(Extract provided)

Tuesday, April 24, 2007

Learning from Ron Offen

Carried away by our April Poetry Month Festival in
Santa Barbara, I haven't found my way back here in
a while.

Thought today I'd register a thank-you to Ron Offen,
editor of FREE LUNCH, who's one of those rare guys who
gives critique when you offer him a submission, I don't
know how he finds the time.

He accepted one poem of mine the other day after helping me
fiddle here and there with improving changes, and took me
in hand about another, where he loved the concluding stanza
but not the one leading up to it, his note turning me on
to a course of re-writing.

Have a glance at these two for the contrast.

ORIGINAL VERSION:

FALL AWAY

I looked everywhere
but could not find myself
until I sensed your inward sense
that once was only beauty
of the body.

We are a thirst that drinks itself.

(End Extract provided)
(Records provided)

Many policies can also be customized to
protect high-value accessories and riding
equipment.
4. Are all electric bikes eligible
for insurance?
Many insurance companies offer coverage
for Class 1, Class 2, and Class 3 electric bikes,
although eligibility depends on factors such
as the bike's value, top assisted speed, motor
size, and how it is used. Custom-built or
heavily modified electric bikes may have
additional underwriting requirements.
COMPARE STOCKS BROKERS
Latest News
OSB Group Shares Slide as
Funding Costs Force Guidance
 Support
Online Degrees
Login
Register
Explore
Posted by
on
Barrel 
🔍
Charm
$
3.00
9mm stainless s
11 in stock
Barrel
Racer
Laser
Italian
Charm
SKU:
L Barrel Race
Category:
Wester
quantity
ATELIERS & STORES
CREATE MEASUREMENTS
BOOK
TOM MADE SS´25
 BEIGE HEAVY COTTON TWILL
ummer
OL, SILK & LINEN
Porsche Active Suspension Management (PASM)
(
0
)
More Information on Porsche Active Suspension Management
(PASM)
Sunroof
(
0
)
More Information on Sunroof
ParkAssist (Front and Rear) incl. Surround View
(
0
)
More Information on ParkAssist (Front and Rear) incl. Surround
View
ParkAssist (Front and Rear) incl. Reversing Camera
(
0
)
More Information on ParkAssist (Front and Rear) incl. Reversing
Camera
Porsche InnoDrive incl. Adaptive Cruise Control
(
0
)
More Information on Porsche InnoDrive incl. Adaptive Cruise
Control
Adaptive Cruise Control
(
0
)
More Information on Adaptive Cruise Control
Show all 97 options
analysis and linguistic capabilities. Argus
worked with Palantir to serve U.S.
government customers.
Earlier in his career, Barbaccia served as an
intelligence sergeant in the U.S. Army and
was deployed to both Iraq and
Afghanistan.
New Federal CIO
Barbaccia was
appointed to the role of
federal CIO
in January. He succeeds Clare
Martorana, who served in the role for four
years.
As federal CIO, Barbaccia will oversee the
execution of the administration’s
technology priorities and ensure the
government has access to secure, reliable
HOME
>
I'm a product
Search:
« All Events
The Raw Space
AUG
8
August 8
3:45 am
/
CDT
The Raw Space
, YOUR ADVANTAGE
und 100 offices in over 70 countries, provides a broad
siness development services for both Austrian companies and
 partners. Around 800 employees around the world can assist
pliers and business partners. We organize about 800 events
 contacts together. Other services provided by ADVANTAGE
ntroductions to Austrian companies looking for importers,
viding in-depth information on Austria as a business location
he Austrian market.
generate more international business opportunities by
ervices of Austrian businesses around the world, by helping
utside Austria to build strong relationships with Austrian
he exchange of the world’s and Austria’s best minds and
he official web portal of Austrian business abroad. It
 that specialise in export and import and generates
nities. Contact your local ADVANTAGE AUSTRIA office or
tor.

(End Records provided)

** Job **
Please write out, word for word, the stretch of the blog post about Ron Offen from "Thought today I'd" through "finds the time.".

** Written reply **
Thought today I'd register a thank-you to Ron Offen,
editor of FREE LUNCH, who's one of those rare guys who
gives critique when you offer him a submission, I don't
know how he finds the time.